Tempers flared between Democrats and Republicans as the Iowa House debated a bill which expands the issues union workers in state and local governments, as well as public schools, can bring up during contract talks.
House Speaker Pat Murphy, a Democrat from Dubuque, says current law is too restrictive on what matters can be discussed between a public sector union and management. "When you take a look at collective bargaining right now, we are just trying to open the scope of things that people can talk about," Murphy says. "I think it’s a little ridiculous, especially after 9/11, that we have law enforcement officers who, because of collective bargaining agreements, may have to buy Kevlar vests or a gun because it’s not in the contract."
House Republican Leader Christopher Rants of Sioux City repeatedly railed against the bill, arguing taxes will go up if union bargaining requires, for example, the hiring of new teachers in local schools. "Remember that old game Truth or Dare? You’ve gotta tell the truth about it, or you pay the consequences," Rants says. "…Well, in this case, the only people who are going to pay the consequences are the property taxpayers."
Representative Mike May, a Republican from Spirit Lake, says it’s naive to think the bill won’t raise property taxes. "And at some point we break the backs of taxpayers," May says. "We can’t continue down this road."
Republicans also argued tuition could go up at Iowa, Iowa State and the University of Northern Iowa if union contracts force the schools to hire more professors.
Senate Democratic Leader Mike Gronstal of Council Bluffs says Republicans are exaggerating the bill’s impact. "Since the scope of bargaining was written, it’s been talked about in every legislature for the past 34 years. This makes modest changes to our law.

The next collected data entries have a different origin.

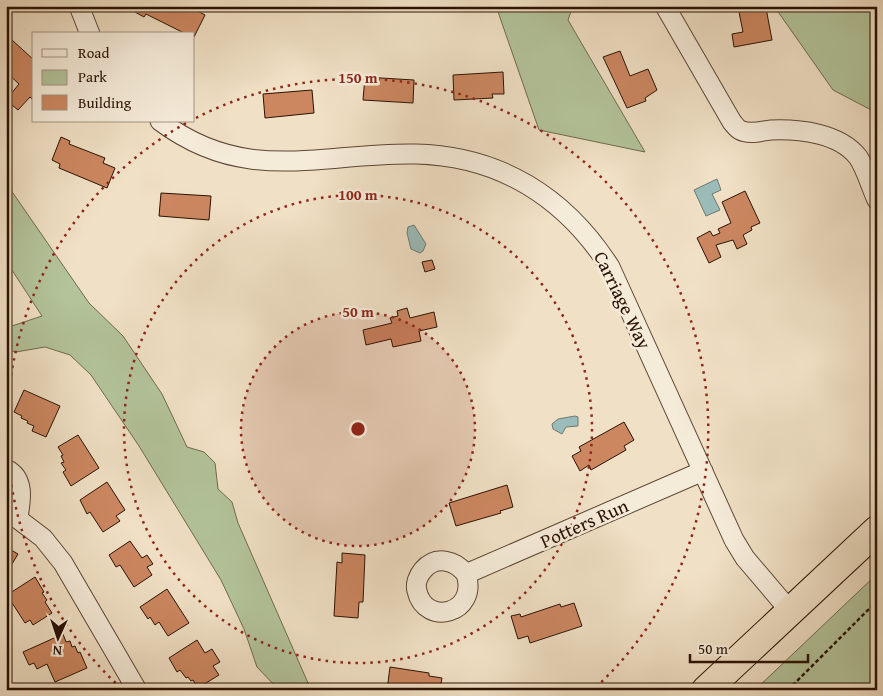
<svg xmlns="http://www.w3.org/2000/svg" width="883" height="696" viewBox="0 0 883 696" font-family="'Gentium Book Plus',serif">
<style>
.green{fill:#b3c39a;stroke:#6e6a4e}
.water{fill:#9bbcba;stroke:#6e7871}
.building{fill:#cc8761;stroke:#2a1203}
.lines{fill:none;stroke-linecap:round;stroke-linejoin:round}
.minor-casing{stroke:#5c4634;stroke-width:21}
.highway-casing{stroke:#2a1203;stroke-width:30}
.path{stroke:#2a1203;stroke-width:2.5;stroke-dasharray:4 2.5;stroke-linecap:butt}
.minor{stroke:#f5ebd9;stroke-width:19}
.highway{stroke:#f0e0c5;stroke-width:28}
.ring{fill:none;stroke:#8f2418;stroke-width:2.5;stroke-dasharray:2.5 5}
.labels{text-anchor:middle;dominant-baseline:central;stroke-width:5;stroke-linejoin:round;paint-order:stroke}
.street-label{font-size:19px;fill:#2a1203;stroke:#f5ebd9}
.centre{fill:#8f2418;stroke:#f5ebd9;stroke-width:2.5}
.ring-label{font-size:15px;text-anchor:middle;font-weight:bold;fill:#8f2418;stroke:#f5ebd9;stroke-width:5;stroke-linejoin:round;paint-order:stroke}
</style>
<rect width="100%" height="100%" fill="#f0e0c5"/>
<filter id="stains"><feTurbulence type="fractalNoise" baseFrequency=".004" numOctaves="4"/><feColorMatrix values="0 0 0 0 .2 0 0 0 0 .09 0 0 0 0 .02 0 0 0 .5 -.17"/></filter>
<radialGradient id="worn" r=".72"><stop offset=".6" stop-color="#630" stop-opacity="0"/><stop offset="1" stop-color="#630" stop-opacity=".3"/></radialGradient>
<path class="green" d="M496,6H573L568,20L645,152L539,130Z
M774,6H877V113L833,90Z
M6,183L89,303L123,336L162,394L187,447L204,452L215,463L218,489L232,502L238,523L308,683L314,690H279L257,667L244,629L221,580L139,446L91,375L70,355L45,347L16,352L6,350V328L42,316L6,261Z
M877,574V690H755Z"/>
<path class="water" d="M717,179L721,190L712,194L720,210L706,216L694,190Z
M414,225L426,244L423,251L420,253L411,249L407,233L408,227Z
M575,416L578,417V426L566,427L562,434L553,429L552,424L558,419Z"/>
<path class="building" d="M138,6H188L205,15L194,37V34H186L146,14L144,17L135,12Z
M766,8L772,40L734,47L732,34L743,32L739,12Z
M12,40L34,60V101L30,97L18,110L6,100L19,84L6,72V47Z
M620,51L630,76L648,69L657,90L645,98L646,101L627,108L603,57Z
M503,72L504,94H492L493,98L454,100L453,75Z
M365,77L414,80L413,103L363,100Z
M312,90L314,113L265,118L263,94Z
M61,137L70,141L69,144L105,158L103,163L115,168L107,188L59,168L60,164L52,160Z
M745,191L760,223L751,227L752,230L743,235L747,244L737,249L733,240L716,245L721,257L709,263L697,238L710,231L713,236L720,233L718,229L731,223L722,202Z
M161,193L211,196L209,220L159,216Z
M432,260L435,269L425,272L422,262Z
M407,308L410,318L434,312L437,327L419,331L421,341L393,347L391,339L366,345L363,330L392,323L390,318L398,316L397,311Z
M24,390L60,406L46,437L32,431L34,426L27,423L28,421L21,418L22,416L14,412Z
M624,422L634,440L624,446L626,450L591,470L589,465L580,471L572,456L581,451L579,447Z
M78,435L99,468L71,486L63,472L66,470L61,463L64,462L61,456L63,455L58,447Z
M107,482L125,510L116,516L120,521L103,532L90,512L87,514L80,500Z
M507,485L513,507L500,511L501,513L456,526L449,503Z
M130,541L142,558L147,555L153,564L147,567L152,575L134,587L120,565L116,567L109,555Z
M6,547L18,554L6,574Z
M342,553L365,555L363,602H359L358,618L334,616L337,562L342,563Z
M35,577L44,592L42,593L47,600L45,602L52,613L33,625L30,620L25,623L7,595Z
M167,589L189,623L168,636L159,622L155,625L150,617L148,619L140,607Z
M574,603L582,626L530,643L528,636L518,639L511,616L520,614L521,617L560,604L561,607Z
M63,634L66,642L70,641L72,647L75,646L78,653L80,652L87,668L55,682L47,664L37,669L34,663L29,665L23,652Z
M197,640L205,653L212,649L220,662L213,666L219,675L198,688L193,680L191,681L188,677L186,678L180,670L177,672L169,658Z
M390,667L429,673V676L442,678L440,690H387Z
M101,688V690H78Z"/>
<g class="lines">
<defs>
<path id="minor" d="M79,6L90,34
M665,6L732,122C734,124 737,129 740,130C749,135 762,131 771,130C800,129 839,133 858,157C866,169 871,187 877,200
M160,121C247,186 321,152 416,154C500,156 565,197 610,267L734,540L745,558L790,611
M6,469C25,478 21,500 18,517
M6,510L43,538L63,563L137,690
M466,574C479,614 425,627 417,591C415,584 418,576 423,570C436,555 455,560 466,574L703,471"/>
<path id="highway" d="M706,690L877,530"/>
</defs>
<use href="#minor" class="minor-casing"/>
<use href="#highway" class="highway-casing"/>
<path class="path" d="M788,690L877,601"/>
<use href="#minor" class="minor"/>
<use href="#highway" class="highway"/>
</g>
<circle cx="358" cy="429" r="117" fill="#8f2418" fill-opacity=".12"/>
<g class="ring">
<circle cx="358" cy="429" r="117"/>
<circle cx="358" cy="429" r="234"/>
<path d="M121 688A351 351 0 0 1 188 122M196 118A351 351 0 0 1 595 688"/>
</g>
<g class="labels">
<g class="street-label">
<text transform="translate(623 300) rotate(64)">Carriage Way</text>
<text transform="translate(584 523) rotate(-24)">Potters Run</text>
</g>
</g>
<circle cx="358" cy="429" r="8" class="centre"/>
<g class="ring-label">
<text x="358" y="83">150 m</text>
<text x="358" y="200">100 m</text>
<text x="358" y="317">50 m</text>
</g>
<rect width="883" height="696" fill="none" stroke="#f0e0c5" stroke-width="25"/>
<rect x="8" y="8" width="868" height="681" fill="none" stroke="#2a1203" stroke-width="2.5"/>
<rect x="12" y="12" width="858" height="671" fill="none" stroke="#2a1203"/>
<rect x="32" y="32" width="162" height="90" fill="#f5ebd9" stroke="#a49483"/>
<rect x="42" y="49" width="25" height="8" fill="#f5ebd9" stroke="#a49483"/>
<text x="78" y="58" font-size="15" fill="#2a1203">Road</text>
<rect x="42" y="70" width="25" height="15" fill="#b3c39a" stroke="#a49483"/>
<text x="78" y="82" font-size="15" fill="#2a1203">Park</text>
<rect x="42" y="95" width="25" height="15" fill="#cc8761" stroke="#a49483"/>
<text x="78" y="108" font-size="15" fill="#2a1203">Building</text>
<g transform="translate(58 638) rotate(183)" stroke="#f5ebd9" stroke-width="4" paint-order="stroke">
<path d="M0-4L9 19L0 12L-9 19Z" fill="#2a1203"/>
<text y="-8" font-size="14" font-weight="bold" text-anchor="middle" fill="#2a1203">N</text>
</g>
<path d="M690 654v8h118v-8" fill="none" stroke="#2a1203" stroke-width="2.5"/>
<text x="698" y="654" font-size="15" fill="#2a1203" stroke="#f5ebd9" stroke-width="4" paint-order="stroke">50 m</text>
<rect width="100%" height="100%" filter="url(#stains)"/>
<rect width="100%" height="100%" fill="url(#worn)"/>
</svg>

It allows for bargaining for wages, hours and other terms and conditions of employment," Gronstal says. "…Of the 34 states that have collective bargaining, 27 of ’em have this."

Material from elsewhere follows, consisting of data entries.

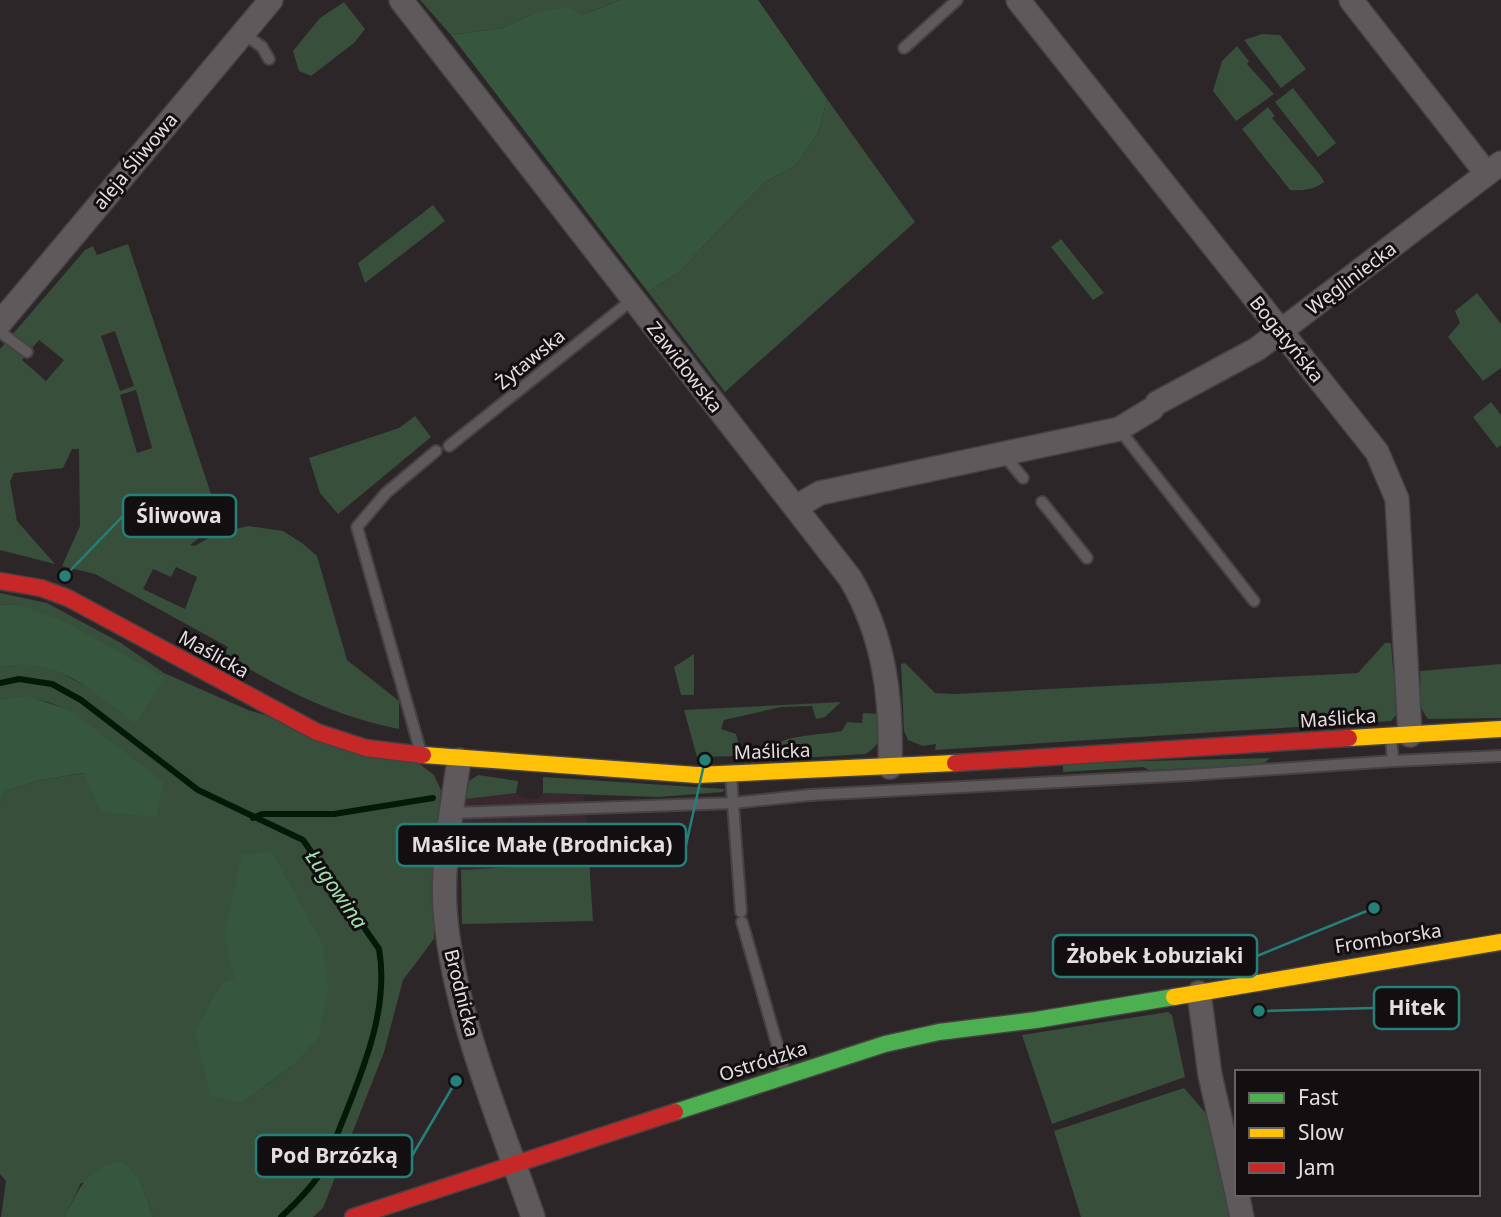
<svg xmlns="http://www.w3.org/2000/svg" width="1501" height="1217" font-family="'Noto Sans',sans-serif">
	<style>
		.built { fill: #39292f }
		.green { fill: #374f3b; fill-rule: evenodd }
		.forest { fill: #36563d }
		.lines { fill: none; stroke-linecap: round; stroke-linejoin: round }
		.stream { stroke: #041a08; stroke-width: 6 }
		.lane-casing { stroke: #464142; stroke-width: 14 }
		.street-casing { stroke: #464142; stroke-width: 26 }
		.fast-casing { stroke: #464142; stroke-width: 19 }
		.slow-casing { stroke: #464142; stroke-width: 19 }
		.jam-casing { stroke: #464142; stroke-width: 19 }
		.lane { stroke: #5e5a5b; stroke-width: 10 }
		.street { stroke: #5e5a5b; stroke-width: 23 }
		.fast { stroke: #4caf50; stroke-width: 16 }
		.slow { stroke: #ffc107; stroke-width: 16 }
		.jam { stroke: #c62828; stroke-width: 16 }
		.labels { text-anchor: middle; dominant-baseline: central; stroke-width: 6; stroke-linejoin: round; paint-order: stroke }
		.street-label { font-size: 19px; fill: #e5dee0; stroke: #130e10 }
		.water-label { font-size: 21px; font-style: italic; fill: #a2e1ad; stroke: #130e10 }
		.leader { fill: none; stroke: #248079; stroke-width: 2.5 }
		.callout-dot { fill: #248079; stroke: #130e10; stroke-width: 2.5 }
		.callout { fill: #130e10; stroke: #248079; stroke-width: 2.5 }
		.callout-label { font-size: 21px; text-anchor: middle; font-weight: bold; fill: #e5dee0 }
	</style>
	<rect width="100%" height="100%" fill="#2c2628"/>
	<!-- built -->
	<path class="built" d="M 516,793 L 523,798 L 537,799 L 543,793 L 584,795 L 587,828 L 527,834 L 529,866 L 461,870 L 461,841 L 466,799 Z"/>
	<!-- green -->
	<path class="green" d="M 420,0 L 621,0 L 582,15 L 532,14 L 503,28 L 451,35 Z
		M 344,2 L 365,29 L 354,43 L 311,76 L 299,71 L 293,51 L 320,18 Z
		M 1262,34 L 1280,35 L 1306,69 L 1281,88 L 1244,40 Z
		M 1237,46 L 1249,61 L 1247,64 L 1274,94 L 1236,121 L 1213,91 L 1222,61 Z
		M 1293,88 L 1336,143 L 1318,157 L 1275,102 Z
		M 827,99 L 915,222 L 725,392 L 648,292 L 679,272 L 765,182 L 795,166 L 818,133 Z
		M 1268,107 L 1275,116 L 1272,118 L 1321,176 L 1324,182 C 1314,190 1302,191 1290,190 L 1242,129 Z
		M 433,205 L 445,221 L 365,283 L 358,263 Z
		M 1061,239 L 1104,293 L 1093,300 L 1051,247 Z
		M 128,244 L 220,521 L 190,545 L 195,546 L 215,534 L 248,526 L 283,531 L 302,543 L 317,556 L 347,660 L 399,701 L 399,729 C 329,715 285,689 224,655 L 228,647 L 95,574 L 62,566 L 80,526 L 79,449 L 72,449 L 63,468 L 14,473 L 10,481 L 17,521 L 55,564 L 0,550 L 0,349 L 85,250 L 93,246 L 97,255 ZM 115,331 L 134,386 L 120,391 L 101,336 ZM 39,340 L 64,360 L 46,381 L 22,360 ZM 136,390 L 152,448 L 137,453 L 120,395 ZM 176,567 L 197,577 L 185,609 L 143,589 L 153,569 L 171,577 Z
		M 1477,293 L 1501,324 L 1501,368 L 1483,381 L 1448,337 L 1460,323 L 1455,311 Z
		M 1491,402 L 1501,415 L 1501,445 L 1497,448 L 1473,417 Z
		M 415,416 L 431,437 L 338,514 L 320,493 L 309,458 L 399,428 Z
		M 0,593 L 47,603 L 121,643 L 164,673 L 248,710 L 417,762 L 434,775 L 441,790 L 434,860 L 434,939 L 403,980 L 384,1052 L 323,1208 L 313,1217 L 153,1217 L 140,1180 L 81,1183 L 65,1217 L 1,1217 L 6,1181 L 0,1174 L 0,801 L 4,791 L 41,780 L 85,773 L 89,725 C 61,702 36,695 0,699 L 0,667 C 38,659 53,668 85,686 L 16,604 L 0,605 ZM 234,979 L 292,1066 L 242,1103 L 221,985 Z
		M 1385,643 L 1391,643 L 1393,669 L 1400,669 L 1398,713 L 1391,721 L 935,750 L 936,744 L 923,746 L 908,740 L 904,731 L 901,664 L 905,663 L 935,693 L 954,694 L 1358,673 Z
		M 694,654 L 694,695 L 681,695 L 674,667 Z
		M 1501,664 L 1501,718 L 1428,719 C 1415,704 1422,689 1420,671 Z
		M 841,702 L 825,717 L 816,719 L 812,706 L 781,707 L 724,720 L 721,729 L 736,734 L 742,756 L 697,757 L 684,710 Z
		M 863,713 L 881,714 C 881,732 882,746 865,754 L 769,760 L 766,755 C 775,733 821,736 842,731 L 847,722 L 862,723 Z
		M 1270,758 L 1262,765 L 1149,770 L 1143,767 L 1063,772 L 1063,763 Z
		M 478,775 L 518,781 L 516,793 L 466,799 L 469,781 Z
		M 543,777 L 725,789 L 723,792 L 658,797 L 543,793 Z
		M 587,828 L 593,921 L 462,924 L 461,870 L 529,866 L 527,834 Z
		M 1168,1012 L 1172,1015 L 1185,1077 L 1052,1124 L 1022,1035 Z
		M 1184,1088 L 1210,1118 L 1232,1217 L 1081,1217 L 1054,1131 Z"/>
	<!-- forest -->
	<path class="forest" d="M 621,0 L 758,0 L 827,99 L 818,133 L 795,166 L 765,182 L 679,272 L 648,292 L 451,35 L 503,28 L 532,14 L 567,7 L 582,15 Z
		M 16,604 L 61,620 L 165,677 L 135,723 C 91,691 58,655 0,667 L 0,605 Z
		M 27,696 L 70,710 L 164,782 L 156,817 L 101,812 L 84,773 L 41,780 L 5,791 L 0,801 L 0,699 Z
		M 272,852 L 324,947 L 328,991 L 319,1037 L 292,1066 L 242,1103 L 210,1096 L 195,1032 L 221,984 L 234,978 L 224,933 L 242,855 Z
		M 123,1161 L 140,1180 L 153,1217 L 65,1217 C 80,1186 87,1168 123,1161 Z"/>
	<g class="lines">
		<!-- stream -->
		<path class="stream" d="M 0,683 L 19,679 L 52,684 L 81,700 L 198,790 L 303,840 L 379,949 C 390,1010 361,1074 339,1130 C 333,1144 329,1161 320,1174 C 309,1190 295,1204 281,1217
			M 253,818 L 262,814 L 334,814 L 433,798"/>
		<!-- lane casing -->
		<g class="lane-casing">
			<path id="lane" d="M 243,33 L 262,47 L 269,59
				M 904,48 L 957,0
				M 0,332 L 27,352
				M 1119,429 L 1254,601
				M 449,446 L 632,300
				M 1003,454 L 1023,478
				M 1042,502 L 1087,558
				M 421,753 L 357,527 L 386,493 L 436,451
				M 1393,761 L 1501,756
				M 731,776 L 741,912
				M 452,813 L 733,803 L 810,795 L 1189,775 L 1393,761 L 1391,737
				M 742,922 L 785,1072"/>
		</g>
		<!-- street casing -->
		<g class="street-casing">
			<path id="street" d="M 401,0 L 850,578 C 885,637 892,700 890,767
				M 1018,0 L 1377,452 L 1397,499 L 1410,735
				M 1351,0 L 1487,174
				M 0,323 L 271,0
				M 1157,403 L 1257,349 L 1501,163
				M 796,507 L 820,493 L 1119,429 L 1152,409
				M 459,760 C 452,809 442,860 445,909 C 452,1010 500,1121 533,1217
				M 1199,993 L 1210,1075 L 1237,1193
				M 1237,1194 L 1242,1217"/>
		</g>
		<!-- fast casing -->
		<g class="fast-casing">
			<path id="fast" d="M 675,1112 L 885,1044 L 939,1032 L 1036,1020 L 1174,997"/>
		</g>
		<!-- slow casing -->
		<g class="slow-casing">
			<path id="slow" d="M 1349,738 L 1501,729
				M 423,755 L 697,775 L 955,763
				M 1174,997 L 1501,942"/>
		</g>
		<!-- jam casing -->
		<g class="jam-casing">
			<path id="jam" d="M 0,581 L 41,588 L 68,598 L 317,732 L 366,748 L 423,755
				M 955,763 L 1349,738
				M 353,1217 L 675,1112"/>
		</g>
		<!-- lane -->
		<use href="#lane" class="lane"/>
		<!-- street -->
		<use href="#street" class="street"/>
		<!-- fast -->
		<use href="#fast" class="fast"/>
		<!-- slow -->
		<use href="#slow" class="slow"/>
		<!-- jam -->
		<use href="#jam" class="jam"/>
	</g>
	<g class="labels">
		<!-- street labels -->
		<g class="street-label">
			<text transform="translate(135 161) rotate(-50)">aleja Śliwowa</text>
			<text transform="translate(1351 278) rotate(-37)">Węgliniecka</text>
			<text transform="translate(1287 339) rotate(51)">Bogatyńska</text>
			<text transform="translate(530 359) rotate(-39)">Żytawska</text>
			<text transform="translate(685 367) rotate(52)">Zawidowska</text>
			<text transform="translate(214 654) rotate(29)">Maślicka</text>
			<text transform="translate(1338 718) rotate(-4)">Maślicka</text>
			<text transform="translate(772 751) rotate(-2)">Maślicka</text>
			<text transform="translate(1388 938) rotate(-9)">Fromborska</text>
			<text transform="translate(462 993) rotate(76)">Brodnicka</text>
			<text transform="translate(763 1061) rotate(-18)">Ostródzka</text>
		</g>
		<!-- water labels -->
		<g class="water-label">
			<text transform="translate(337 889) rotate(55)">Ługowina</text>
		</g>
	</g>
	<!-- callouts -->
	<path class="leader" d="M65 576L123 516M705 760L686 845M1374 908L1257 956M1259 1011L1374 1008M456 1081L412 1156"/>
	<g class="callout-dot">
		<circle cx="65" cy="576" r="7"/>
		<circle cx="705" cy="760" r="7"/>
		<circle cx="1374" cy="908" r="7"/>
		<circle cx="1259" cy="1011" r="7"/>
		<circle cx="456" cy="1081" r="7"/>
	</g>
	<g class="callout">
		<rect x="123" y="495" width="113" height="42" rx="7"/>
		<rect x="397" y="824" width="289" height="42" rx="7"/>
		<rect x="1053" y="935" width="204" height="42" rx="7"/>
		<rect x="1374" y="987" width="85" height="42" rx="7"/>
		<rect x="256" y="1135" width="156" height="42" rx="7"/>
	</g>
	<g class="callout-label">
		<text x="179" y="523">Śliwowa</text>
		<text x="542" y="852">Maślice Małe (Brodnicka)</text>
		<text x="1155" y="963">Żłobek Łobuziaki</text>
		<text x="1417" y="1015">Hitek</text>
		<text x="334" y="1163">Pod Brzózką</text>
	</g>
	<!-- legend -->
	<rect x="1235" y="1070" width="245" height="126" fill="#130e10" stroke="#676163" stroke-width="2"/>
	<rect x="1249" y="1093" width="35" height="10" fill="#4caf50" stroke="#676163" stroke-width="2"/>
	<text x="1298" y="1105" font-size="21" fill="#e5dee0">Fast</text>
	<rect x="1249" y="1128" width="35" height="10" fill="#ffc107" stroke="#676163" stroke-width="2"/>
	<text x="1298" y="1140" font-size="21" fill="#e5dee0">Slow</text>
	<rect x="1249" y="1163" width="35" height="10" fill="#c62828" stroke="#676163" stroke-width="2"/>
	<text x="1298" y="1175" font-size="21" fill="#e5dee0">Jam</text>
</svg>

Democrats argue the bill’s a step in the right direction because it will allow contract talks to cover a variety of key issues, like the terms of a worker’s dismissal. The bill passed the House on a 51 to 47 vote, but it’s hung up on a technicality this afternoon as House Republicans have gone into a private meeting. The House can’t vote while Republicans are in that closed-door session, so the Senate can’t take up the measure.